Надо ли приступать к проблемам, на которые нет научно обоснованного ответа, или не надо — вопрос законный, однако не тот, которым мы сейчас заняты. Сейчас мы заняты историческими фактами. Один из них заключается в гом, что сами греки постоянно ставят сугубо религиозные проблемы, другой — в том, что они дают на них сугубо религиозные ответы, и, наконец, третий — в том, что величайшим из греческих философов казалось очень трудным, а быть может, и невозможным, согласовать свое религиозное истолкование мира с его философской интерпретацией.

▶ **Задание a**
Пожалуйста, извлеките из записей все строки, где встречается слово «kern».

▶ **Исходные данные**
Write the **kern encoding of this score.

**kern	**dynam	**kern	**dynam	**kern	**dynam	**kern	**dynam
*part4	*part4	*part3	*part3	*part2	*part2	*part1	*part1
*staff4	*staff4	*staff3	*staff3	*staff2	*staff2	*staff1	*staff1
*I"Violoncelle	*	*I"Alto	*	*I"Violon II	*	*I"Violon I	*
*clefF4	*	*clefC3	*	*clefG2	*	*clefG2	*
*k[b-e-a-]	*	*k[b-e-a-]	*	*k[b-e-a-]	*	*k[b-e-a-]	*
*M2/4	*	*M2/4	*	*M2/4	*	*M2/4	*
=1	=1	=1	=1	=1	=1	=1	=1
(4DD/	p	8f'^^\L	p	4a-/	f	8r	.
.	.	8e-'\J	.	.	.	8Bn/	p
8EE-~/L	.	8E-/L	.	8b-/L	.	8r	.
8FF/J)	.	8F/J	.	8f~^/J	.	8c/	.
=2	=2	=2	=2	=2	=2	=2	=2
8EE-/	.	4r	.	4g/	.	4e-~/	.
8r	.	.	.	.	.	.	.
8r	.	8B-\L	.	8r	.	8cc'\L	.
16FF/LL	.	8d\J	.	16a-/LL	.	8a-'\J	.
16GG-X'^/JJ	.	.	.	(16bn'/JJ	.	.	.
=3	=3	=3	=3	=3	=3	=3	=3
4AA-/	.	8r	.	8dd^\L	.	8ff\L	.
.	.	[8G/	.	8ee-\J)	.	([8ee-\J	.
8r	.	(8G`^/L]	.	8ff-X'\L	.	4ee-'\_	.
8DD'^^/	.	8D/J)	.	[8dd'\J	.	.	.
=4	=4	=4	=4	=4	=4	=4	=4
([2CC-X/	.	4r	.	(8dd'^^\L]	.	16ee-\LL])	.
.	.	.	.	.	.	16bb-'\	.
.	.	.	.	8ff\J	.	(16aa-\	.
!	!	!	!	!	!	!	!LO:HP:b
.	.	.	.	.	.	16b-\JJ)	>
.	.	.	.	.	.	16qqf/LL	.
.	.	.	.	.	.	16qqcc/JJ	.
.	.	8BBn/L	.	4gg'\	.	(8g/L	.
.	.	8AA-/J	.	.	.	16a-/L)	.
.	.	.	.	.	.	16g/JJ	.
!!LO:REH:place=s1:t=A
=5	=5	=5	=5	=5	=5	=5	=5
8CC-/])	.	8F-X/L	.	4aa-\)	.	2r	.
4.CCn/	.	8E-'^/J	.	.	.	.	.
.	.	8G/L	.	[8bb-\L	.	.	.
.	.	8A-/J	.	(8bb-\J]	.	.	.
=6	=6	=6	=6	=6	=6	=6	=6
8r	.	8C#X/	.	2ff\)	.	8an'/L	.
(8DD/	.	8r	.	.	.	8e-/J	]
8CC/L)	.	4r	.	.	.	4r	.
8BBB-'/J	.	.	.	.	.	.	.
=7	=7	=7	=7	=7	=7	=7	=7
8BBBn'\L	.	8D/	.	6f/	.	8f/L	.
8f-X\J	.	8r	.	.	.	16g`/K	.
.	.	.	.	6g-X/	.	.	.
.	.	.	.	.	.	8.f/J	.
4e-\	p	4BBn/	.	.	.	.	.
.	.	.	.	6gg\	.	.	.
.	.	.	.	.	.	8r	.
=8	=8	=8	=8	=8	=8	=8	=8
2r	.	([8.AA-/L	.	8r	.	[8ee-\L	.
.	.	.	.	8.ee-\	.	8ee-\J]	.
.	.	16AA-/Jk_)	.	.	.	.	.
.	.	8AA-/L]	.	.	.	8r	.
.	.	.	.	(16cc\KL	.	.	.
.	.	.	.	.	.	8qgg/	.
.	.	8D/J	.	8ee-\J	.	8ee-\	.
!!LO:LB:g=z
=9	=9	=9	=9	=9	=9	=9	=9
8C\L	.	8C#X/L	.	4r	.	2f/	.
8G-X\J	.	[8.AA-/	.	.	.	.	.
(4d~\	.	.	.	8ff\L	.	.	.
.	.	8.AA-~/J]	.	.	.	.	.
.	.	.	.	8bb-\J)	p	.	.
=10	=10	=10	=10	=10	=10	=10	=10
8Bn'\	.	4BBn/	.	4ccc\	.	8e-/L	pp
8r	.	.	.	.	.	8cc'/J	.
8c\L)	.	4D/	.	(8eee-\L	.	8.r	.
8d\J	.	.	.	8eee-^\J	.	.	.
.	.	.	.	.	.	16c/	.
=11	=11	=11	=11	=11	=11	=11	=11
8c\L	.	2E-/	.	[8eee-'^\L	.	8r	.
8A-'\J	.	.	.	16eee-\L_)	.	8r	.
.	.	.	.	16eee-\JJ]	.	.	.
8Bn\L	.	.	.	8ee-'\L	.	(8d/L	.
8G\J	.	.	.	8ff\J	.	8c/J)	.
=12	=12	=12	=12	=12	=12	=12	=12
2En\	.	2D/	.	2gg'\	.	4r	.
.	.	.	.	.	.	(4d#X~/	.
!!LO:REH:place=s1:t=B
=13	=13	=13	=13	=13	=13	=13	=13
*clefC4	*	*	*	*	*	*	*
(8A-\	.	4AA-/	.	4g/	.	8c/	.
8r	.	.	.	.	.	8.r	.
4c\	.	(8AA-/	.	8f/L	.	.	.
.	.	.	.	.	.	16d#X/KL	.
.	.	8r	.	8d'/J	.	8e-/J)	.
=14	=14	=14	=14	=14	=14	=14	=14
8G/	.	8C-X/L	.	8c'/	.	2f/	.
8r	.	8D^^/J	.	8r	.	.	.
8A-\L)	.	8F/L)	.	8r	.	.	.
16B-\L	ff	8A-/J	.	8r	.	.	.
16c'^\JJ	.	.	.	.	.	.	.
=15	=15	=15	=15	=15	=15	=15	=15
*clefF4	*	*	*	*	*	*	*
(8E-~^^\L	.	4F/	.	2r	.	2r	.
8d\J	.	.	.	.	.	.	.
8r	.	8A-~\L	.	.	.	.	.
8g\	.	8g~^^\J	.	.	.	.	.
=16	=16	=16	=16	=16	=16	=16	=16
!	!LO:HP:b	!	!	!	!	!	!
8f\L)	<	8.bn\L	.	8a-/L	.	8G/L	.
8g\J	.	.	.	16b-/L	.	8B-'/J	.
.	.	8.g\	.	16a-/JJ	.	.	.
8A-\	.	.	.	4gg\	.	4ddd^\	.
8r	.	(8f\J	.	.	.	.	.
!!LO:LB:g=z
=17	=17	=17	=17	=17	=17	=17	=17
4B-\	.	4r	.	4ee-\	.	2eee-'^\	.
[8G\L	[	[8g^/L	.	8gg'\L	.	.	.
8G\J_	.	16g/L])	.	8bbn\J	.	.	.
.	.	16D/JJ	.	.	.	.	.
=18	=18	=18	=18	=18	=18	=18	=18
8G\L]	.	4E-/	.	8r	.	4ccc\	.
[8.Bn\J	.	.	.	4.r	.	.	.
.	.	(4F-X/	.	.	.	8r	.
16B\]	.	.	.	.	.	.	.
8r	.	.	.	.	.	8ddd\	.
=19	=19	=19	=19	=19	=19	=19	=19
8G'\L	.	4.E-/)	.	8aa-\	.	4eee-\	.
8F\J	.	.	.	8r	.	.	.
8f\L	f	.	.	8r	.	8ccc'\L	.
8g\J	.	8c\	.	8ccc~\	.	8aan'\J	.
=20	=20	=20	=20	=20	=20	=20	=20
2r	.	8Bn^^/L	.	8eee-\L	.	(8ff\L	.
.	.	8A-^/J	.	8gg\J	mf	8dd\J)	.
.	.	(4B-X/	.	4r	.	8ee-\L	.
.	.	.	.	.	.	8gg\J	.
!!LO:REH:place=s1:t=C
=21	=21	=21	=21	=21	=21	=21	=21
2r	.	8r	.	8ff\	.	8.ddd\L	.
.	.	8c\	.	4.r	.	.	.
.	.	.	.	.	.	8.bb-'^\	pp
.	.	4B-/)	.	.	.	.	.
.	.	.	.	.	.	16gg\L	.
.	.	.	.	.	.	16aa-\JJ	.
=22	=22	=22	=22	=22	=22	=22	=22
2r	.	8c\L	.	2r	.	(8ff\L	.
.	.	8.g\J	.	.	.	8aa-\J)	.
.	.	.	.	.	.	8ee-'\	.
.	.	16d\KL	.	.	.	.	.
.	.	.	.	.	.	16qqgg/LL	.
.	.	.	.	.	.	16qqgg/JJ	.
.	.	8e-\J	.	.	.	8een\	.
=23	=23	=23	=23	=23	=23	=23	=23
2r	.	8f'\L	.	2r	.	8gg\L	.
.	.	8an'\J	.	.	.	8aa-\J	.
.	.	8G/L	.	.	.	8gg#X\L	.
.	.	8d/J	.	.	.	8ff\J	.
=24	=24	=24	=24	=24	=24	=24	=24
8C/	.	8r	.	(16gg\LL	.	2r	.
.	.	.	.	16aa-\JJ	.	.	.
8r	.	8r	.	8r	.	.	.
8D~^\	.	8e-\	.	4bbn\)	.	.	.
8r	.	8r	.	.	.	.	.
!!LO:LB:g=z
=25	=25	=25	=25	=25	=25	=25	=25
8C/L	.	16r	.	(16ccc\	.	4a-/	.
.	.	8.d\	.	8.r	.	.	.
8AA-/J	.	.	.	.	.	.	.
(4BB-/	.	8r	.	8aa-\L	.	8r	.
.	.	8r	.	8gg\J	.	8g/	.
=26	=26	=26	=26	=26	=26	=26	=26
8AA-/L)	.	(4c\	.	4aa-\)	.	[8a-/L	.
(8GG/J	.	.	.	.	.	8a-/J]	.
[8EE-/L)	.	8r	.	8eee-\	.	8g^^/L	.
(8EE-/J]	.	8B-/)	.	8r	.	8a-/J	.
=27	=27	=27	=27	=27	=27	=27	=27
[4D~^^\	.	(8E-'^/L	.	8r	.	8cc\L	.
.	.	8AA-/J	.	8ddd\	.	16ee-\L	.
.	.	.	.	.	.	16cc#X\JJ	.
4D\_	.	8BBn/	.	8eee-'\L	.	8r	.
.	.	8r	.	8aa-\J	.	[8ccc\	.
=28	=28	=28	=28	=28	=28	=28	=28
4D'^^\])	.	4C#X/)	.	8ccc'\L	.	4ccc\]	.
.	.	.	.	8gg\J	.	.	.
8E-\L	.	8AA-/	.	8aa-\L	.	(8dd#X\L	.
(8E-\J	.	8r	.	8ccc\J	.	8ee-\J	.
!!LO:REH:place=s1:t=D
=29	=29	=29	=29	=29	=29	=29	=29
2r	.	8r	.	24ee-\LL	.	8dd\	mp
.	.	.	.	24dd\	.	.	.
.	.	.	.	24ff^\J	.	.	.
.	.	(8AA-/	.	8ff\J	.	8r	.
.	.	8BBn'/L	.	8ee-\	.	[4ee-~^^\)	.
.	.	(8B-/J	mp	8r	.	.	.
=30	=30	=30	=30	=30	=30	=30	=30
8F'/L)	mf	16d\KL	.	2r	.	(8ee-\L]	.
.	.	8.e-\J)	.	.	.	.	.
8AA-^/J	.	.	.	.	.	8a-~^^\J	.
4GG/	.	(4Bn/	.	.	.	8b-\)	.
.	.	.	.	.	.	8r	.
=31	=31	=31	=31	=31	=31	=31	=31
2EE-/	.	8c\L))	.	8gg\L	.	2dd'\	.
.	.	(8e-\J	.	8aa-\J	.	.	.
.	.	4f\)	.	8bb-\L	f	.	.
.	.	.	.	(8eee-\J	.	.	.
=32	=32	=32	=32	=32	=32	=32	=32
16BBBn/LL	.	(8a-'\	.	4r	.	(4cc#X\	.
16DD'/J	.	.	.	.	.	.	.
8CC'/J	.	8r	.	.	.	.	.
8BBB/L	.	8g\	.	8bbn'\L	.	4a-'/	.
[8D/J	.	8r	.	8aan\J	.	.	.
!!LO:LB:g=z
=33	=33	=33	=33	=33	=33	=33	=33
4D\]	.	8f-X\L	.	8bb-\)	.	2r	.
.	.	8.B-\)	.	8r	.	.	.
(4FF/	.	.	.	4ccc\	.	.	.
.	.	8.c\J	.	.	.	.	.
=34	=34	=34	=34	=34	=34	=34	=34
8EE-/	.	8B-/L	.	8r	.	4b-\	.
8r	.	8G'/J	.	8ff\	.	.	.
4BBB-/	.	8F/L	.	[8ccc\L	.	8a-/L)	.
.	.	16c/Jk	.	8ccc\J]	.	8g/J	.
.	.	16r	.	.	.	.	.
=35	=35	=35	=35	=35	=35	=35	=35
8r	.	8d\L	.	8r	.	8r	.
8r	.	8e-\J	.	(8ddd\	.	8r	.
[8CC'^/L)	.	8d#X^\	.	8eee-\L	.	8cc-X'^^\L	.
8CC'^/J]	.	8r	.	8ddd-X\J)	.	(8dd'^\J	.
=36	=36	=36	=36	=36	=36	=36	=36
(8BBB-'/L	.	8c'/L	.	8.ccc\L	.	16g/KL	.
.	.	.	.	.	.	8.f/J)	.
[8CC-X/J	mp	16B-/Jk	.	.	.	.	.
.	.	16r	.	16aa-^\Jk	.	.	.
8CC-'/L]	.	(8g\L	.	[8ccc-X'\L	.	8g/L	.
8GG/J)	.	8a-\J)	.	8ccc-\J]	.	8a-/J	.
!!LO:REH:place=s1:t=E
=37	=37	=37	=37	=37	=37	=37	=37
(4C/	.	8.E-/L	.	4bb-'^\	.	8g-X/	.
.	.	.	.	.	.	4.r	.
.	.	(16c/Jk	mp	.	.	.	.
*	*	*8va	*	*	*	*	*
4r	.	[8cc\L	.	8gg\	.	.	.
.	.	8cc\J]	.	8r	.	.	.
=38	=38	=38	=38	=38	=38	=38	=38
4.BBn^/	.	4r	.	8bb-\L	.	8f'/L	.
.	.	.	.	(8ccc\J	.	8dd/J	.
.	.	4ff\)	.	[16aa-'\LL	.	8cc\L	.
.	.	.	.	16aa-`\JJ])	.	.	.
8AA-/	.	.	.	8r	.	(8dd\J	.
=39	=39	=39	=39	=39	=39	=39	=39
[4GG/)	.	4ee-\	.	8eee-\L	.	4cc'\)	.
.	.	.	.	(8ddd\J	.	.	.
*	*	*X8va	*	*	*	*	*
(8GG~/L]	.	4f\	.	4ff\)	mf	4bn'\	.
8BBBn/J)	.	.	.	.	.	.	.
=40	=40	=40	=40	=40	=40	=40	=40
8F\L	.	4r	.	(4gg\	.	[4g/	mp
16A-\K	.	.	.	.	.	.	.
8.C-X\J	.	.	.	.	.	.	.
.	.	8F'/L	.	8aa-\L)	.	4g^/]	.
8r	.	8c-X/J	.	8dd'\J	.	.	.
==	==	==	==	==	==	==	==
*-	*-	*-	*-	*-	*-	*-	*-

▶ **Задание b**
Определите, согласуется ли с отрывком о греческих философах каждое утверждение ниже. На каждое ответьте «да» или «нет» и дословно процитируйте решающие слова отрывка.
(i) Автор отрывка указывает, что сейчас речь идёт об исторических фактах.
(ii) На религиозные проблемы греки давали философские ответы.
(iii) Величайшим греческим философам согласовать религиозное истолкование мира с философской интерпретацией казалось лёгким делом.

▶ **Полное решение a**
Write the **kern encoding of this score.
**kern	**dynam	**kern	**dynam	**kern	**dynam	**kern	**dynam

▶ **Полное решение b**
(i) Да: «Сейчас мы заняты историческими фактами».
(ii) Нет: «они дают на них сугубо религиозные ответы».
(iii) Нет: «казалось очень трудным, а быть может, и невозможным».